- _Given task_
Copy out, word for word, the lines from the very first one through the line containing "Leandro Ferreira, Minas", including that line. Leave the pictures out of your answer.

- _Records provided_
┄┄┄┄┄┄┄┄┄┄
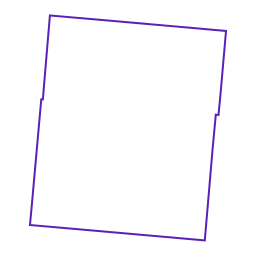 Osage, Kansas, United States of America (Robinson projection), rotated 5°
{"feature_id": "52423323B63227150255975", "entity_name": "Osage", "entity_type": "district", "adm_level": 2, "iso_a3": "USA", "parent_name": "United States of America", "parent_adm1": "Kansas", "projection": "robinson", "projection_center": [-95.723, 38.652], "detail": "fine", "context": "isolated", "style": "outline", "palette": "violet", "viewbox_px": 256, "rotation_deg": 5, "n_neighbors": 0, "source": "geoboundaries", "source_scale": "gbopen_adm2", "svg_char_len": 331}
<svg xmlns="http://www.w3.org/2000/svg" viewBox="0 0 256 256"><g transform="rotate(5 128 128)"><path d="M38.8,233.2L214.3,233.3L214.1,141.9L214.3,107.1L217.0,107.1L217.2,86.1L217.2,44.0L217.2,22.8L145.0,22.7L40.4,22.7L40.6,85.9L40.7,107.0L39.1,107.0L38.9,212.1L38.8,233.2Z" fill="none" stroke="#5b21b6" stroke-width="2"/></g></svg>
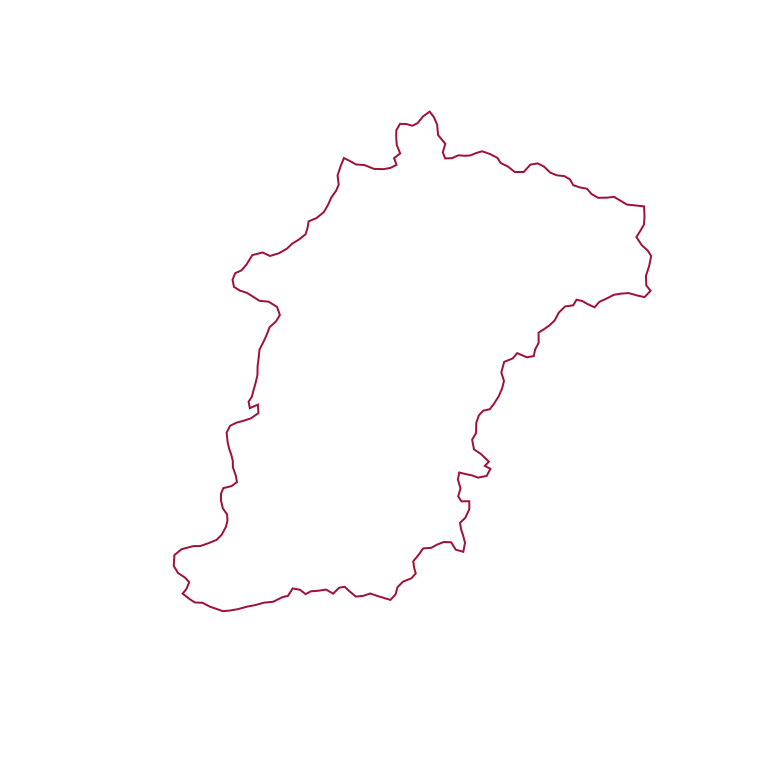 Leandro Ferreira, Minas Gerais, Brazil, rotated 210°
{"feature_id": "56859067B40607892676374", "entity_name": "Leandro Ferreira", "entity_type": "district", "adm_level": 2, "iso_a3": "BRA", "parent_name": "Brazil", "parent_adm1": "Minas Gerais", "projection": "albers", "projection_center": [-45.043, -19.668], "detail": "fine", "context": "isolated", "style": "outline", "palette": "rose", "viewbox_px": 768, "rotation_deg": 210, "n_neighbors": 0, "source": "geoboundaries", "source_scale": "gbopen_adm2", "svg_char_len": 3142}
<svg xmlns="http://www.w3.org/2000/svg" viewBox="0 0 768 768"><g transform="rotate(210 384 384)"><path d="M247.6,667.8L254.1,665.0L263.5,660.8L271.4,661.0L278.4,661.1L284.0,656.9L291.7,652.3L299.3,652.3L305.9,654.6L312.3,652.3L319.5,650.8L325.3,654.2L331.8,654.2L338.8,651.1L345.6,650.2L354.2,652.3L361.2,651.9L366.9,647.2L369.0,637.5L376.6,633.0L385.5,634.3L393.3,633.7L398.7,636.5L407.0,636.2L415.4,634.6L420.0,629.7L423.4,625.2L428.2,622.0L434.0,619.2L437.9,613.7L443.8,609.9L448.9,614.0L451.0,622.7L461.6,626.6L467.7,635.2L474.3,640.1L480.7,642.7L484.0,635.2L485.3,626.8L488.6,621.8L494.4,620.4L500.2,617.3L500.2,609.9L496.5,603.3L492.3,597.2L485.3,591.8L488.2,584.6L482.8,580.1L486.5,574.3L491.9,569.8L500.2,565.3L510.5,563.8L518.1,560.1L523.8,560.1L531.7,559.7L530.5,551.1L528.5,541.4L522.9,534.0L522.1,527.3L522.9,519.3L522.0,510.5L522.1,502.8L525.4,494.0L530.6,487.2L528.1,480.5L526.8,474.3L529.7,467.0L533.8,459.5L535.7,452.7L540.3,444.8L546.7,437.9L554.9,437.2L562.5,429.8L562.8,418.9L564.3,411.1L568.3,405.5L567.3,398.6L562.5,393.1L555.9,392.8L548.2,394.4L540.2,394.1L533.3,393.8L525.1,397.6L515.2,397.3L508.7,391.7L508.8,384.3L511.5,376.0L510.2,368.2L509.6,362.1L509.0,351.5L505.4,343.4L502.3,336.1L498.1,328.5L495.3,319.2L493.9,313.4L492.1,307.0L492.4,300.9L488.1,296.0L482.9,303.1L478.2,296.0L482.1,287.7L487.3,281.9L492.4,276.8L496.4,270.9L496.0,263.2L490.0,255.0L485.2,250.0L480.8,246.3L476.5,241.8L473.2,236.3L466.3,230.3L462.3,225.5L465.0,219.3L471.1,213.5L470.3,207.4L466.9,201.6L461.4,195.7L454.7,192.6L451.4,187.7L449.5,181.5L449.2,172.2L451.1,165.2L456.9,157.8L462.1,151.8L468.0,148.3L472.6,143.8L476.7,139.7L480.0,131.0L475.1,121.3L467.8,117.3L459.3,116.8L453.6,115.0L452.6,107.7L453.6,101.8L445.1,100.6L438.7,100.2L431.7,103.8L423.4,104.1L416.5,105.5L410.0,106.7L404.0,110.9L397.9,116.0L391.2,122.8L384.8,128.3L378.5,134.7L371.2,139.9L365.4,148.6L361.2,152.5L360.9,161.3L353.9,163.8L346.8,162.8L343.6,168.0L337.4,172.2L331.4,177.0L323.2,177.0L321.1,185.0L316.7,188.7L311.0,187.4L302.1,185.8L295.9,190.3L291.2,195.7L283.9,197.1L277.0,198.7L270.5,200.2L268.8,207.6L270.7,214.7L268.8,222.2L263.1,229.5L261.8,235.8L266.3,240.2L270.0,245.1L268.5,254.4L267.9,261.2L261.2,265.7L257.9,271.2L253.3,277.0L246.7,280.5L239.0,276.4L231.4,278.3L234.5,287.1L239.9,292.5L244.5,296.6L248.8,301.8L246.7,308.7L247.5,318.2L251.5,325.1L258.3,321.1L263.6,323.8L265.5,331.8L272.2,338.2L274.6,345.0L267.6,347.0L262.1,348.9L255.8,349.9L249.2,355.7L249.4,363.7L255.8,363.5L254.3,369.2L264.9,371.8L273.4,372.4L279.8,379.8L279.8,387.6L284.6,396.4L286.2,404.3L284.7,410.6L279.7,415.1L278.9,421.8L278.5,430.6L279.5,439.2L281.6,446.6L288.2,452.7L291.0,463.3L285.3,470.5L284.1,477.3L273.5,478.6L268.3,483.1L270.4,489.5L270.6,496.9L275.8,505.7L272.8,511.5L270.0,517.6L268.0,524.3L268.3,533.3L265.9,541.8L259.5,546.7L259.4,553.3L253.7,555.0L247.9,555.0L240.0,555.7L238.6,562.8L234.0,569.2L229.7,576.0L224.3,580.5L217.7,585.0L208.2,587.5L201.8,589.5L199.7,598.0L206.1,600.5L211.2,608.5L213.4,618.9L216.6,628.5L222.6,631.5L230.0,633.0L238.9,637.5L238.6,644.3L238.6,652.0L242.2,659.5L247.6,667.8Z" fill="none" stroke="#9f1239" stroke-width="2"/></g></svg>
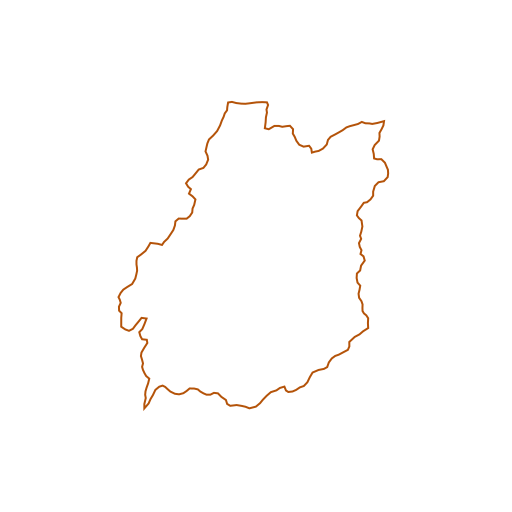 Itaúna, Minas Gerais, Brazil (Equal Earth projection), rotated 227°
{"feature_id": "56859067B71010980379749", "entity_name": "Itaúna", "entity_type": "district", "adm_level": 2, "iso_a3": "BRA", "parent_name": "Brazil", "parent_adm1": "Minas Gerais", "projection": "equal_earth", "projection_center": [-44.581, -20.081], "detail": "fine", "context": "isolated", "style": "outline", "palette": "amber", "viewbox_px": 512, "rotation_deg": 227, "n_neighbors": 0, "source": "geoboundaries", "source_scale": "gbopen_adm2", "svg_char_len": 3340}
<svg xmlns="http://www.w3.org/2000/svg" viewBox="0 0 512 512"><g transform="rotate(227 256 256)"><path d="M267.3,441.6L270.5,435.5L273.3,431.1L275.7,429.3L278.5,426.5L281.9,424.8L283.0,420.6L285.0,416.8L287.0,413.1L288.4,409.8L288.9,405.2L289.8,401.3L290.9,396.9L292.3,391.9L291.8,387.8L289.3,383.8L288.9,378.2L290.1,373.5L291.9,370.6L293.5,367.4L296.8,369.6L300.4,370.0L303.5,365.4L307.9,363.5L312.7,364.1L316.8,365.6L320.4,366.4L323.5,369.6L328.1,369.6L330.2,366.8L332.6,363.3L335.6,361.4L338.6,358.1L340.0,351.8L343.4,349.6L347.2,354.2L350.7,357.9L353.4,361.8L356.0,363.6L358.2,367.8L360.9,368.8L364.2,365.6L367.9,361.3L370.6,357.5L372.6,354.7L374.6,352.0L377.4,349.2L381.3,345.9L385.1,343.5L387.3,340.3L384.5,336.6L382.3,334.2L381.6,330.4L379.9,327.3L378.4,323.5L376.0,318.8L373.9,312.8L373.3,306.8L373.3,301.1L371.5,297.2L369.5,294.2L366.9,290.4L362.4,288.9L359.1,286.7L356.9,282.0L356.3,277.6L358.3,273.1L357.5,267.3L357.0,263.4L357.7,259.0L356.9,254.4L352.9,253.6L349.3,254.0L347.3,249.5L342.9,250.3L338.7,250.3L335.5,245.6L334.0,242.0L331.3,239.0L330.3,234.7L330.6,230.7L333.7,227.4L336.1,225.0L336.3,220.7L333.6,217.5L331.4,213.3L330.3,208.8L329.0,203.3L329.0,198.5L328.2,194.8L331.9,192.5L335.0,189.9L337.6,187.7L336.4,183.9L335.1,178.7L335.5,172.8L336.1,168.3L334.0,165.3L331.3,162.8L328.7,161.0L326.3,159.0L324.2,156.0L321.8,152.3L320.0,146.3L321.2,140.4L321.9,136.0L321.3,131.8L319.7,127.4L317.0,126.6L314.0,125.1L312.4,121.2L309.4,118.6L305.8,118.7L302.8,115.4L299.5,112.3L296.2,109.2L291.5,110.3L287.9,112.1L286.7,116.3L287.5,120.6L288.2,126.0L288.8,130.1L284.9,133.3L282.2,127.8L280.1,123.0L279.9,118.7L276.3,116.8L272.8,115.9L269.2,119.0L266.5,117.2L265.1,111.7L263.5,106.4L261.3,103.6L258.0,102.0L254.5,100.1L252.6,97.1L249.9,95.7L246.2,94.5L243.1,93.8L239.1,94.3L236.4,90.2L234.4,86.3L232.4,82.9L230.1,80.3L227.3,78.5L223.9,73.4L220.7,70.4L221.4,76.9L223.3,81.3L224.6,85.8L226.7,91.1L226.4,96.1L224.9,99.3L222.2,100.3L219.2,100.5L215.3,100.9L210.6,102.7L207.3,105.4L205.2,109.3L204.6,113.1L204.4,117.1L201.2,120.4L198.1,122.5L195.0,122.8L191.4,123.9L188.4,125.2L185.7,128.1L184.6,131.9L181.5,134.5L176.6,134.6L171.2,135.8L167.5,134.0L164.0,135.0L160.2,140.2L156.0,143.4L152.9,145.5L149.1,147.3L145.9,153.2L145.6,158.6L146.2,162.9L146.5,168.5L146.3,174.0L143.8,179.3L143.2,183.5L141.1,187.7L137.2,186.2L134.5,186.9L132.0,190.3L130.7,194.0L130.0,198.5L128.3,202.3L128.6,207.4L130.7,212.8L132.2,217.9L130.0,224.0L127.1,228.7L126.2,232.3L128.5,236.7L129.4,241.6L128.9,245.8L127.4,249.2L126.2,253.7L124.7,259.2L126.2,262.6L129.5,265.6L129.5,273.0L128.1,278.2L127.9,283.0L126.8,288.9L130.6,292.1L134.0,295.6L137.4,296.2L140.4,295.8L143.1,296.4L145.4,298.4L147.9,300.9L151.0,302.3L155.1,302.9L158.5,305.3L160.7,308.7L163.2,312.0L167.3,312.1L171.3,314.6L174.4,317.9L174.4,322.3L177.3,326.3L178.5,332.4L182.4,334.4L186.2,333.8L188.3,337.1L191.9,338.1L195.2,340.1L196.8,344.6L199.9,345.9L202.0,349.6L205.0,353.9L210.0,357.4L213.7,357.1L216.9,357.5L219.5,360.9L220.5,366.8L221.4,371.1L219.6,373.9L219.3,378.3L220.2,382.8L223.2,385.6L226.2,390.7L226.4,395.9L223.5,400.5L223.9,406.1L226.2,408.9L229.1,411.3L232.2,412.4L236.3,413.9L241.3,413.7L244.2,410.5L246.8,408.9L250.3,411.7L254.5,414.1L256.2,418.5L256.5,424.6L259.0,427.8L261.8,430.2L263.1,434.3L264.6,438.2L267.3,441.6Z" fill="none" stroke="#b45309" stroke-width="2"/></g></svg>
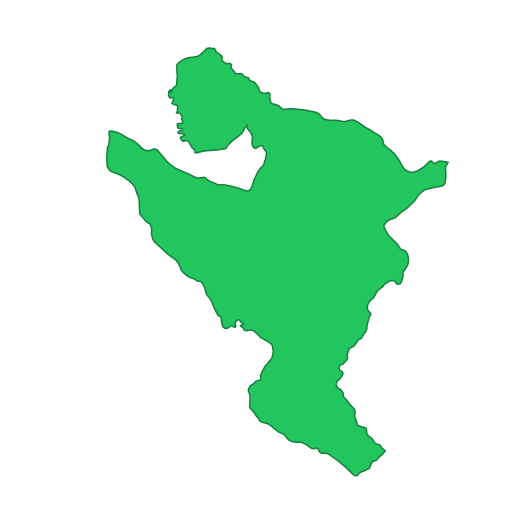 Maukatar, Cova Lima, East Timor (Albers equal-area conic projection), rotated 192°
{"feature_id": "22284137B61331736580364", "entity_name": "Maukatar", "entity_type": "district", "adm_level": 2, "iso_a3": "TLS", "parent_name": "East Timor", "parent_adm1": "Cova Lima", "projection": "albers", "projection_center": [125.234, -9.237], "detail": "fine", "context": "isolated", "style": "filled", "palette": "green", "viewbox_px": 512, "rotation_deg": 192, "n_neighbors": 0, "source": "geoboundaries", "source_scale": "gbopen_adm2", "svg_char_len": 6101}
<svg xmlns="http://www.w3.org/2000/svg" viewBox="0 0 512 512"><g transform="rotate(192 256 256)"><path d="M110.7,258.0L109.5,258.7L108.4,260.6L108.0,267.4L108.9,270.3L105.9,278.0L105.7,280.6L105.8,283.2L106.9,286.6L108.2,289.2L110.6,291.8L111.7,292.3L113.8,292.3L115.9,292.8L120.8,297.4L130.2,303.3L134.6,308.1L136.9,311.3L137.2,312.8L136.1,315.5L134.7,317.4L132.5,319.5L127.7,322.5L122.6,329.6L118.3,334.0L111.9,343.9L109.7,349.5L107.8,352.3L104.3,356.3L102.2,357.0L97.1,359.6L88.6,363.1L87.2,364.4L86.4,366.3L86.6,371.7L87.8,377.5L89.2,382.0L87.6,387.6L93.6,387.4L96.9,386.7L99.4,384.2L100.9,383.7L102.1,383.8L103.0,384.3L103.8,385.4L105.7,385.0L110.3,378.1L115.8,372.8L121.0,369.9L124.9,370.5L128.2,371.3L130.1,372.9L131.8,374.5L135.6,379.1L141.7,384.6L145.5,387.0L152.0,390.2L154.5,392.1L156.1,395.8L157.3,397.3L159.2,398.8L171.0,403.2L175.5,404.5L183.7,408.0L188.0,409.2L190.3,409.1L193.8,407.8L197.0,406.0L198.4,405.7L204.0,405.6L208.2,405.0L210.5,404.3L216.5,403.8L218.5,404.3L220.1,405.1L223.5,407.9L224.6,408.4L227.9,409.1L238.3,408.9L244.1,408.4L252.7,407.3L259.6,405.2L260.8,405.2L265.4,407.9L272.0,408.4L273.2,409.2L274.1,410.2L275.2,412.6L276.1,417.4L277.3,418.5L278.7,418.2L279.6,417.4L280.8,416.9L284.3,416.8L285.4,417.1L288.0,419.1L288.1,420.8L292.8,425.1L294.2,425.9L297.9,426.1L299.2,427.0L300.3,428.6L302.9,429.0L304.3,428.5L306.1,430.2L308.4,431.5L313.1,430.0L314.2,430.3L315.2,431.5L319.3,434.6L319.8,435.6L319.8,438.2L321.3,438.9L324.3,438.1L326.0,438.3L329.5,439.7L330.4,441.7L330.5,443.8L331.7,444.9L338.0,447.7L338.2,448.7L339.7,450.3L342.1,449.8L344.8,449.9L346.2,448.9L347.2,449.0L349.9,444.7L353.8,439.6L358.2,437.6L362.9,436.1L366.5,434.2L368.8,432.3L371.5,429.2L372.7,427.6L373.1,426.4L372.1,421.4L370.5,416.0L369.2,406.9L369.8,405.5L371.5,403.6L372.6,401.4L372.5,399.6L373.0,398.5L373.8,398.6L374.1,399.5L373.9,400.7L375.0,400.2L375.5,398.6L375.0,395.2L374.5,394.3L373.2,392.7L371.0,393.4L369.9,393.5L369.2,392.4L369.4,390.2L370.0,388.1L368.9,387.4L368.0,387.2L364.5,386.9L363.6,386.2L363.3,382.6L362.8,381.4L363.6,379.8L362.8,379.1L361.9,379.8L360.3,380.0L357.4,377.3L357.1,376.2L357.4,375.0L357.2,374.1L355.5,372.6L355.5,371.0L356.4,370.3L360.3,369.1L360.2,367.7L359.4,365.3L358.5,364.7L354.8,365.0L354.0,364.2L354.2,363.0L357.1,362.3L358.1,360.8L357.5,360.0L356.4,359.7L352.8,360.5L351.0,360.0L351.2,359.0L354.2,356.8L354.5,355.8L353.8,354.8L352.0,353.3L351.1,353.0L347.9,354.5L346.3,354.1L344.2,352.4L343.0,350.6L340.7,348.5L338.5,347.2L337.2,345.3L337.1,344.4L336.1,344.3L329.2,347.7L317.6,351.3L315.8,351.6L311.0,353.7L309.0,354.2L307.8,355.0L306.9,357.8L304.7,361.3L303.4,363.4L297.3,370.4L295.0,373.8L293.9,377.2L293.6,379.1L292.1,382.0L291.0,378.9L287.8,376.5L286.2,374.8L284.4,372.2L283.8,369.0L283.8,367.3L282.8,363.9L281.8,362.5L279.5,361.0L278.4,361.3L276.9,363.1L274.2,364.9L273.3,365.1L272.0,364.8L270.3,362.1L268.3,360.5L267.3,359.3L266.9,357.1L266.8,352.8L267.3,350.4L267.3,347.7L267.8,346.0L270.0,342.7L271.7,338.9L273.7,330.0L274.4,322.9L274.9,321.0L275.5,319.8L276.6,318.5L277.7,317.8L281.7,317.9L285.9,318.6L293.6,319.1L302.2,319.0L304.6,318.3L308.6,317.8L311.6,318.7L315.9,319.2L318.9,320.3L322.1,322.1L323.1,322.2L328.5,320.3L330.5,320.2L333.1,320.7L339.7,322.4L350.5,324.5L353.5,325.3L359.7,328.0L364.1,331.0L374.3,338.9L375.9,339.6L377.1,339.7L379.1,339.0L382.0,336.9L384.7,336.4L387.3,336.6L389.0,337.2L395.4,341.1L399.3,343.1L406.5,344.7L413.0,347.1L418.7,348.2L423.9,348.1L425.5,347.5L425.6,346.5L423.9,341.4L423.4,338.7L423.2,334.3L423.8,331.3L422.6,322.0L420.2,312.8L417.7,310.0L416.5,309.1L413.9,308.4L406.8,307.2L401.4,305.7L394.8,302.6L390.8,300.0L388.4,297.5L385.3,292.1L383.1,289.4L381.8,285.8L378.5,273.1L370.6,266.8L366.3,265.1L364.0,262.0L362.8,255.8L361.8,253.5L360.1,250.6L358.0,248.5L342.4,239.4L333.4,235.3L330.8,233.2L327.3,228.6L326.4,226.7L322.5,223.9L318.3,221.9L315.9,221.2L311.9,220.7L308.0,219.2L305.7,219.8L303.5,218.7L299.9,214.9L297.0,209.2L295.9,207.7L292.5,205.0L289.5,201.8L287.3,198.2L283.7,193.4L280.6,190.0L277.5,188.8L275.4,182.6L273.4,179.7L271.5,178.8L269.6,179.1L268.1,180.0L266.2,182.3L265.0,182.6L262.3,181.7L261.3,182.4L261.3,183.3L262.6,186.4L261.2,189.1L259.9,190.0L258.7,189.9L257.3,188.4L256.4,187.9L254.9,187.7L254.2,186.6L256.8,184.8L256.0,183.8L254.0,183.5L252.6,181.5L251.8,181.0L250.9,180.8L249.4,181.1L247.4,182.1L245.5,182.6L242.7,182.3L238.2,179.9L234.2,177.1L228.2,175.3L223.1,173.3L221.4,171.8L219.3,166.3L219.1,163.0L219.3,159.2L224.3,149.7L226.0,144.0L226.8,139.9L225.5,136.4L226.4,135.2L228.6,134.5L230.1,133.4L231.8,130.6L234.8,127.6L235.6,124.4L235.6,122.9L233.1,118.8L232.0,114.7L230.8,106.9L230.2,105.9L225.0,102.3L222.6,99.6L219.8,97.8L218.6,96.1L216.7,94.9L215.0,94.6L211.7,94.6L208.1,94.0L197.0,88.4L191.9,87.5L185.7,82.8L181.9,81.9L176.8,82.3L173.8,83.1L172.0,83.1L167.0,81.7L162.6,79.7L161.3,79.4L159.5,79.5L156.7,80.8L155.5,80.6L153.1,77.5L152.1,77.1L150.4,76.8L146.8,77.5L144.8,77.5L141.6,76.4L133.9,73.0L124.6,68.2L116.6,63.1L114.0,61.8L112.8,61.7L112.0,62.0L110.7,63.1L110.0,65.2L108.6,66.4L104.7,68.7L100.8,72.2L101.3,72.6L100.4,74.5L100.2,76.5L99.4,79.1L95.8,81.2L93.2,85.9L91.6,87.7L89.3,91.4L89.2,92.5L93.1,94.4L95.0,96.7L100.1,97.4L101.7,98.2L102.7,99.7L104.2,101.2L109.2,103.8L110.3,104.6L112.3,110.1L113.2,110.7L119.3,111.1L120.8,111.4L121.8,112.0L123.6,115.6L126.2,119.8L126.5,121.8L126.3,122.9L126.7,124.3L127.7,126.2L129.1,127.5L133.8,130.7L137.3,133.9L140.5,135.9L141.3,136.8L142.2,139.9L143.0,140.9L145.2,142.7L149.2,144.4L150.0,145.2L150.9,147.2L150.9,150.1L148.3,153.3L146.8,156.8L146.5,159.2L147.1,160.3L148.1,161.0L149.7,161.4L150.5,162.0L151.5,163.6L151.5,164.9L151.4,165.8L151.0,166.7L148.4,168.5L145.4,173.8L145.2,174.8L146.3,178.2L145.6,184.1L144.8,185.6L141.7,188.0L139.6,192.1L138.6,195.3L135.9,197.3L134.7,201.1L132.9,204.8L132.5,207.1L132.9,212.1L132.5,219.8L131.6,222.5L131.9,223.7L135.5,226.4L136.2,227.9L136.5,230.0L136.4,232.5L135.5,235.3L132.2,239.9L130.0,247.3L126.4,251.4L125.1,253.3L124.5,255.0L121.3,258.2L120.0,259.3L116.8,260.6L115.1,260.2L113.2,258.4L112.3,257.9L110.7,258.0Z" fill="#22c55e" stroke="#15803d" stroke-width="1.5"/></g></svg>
┄┄┄┄┄┄┄┄┄┄
- _Task result_
 Osage, Kansas, United States of America (Robinson projection), rotated 5°
{"feature_id": "52423323B63227150255975", "entity_name": "Osage", "entity_type": "district", "adm_level": 2, "iso_a3": "USA", "parent_name": "United States of America", "parent_adm1": "Kansas", "projection": "robinson", "projection_center": [-95.723, 38.652], "detail": "fine", "context": "isolated", "style": "outline", "palette": "violet", "viewbox_px": 256, "rotation_deg": 5, "n_neighbors": 0, "source": "geoboundaries", "source_scale": "gbopen_adm2", "svg_char_len": 331}
<svg xmlns="http://www.w3.org/2000/svg" viewBox="0 0 256 256"><g transform="rotate(5 128 128)"><path d="M38.8,233.2L214.3,233.3L214.1,141.9L214.3,107.1L217.0,107.1L217.2,86.1L217.2,44.0L217.2,22.8L145.0,22.7L40.4,22.7L40.6,85.9L40.7,107.0L39.1,107.0L38.9,212.1L38.8,233.2Z" fill="none" stroke="#5b21b6" stroke-width="2"/></g></svg>
 Leandro Ferreira, Minas Gerais, Brazil, rotated 210°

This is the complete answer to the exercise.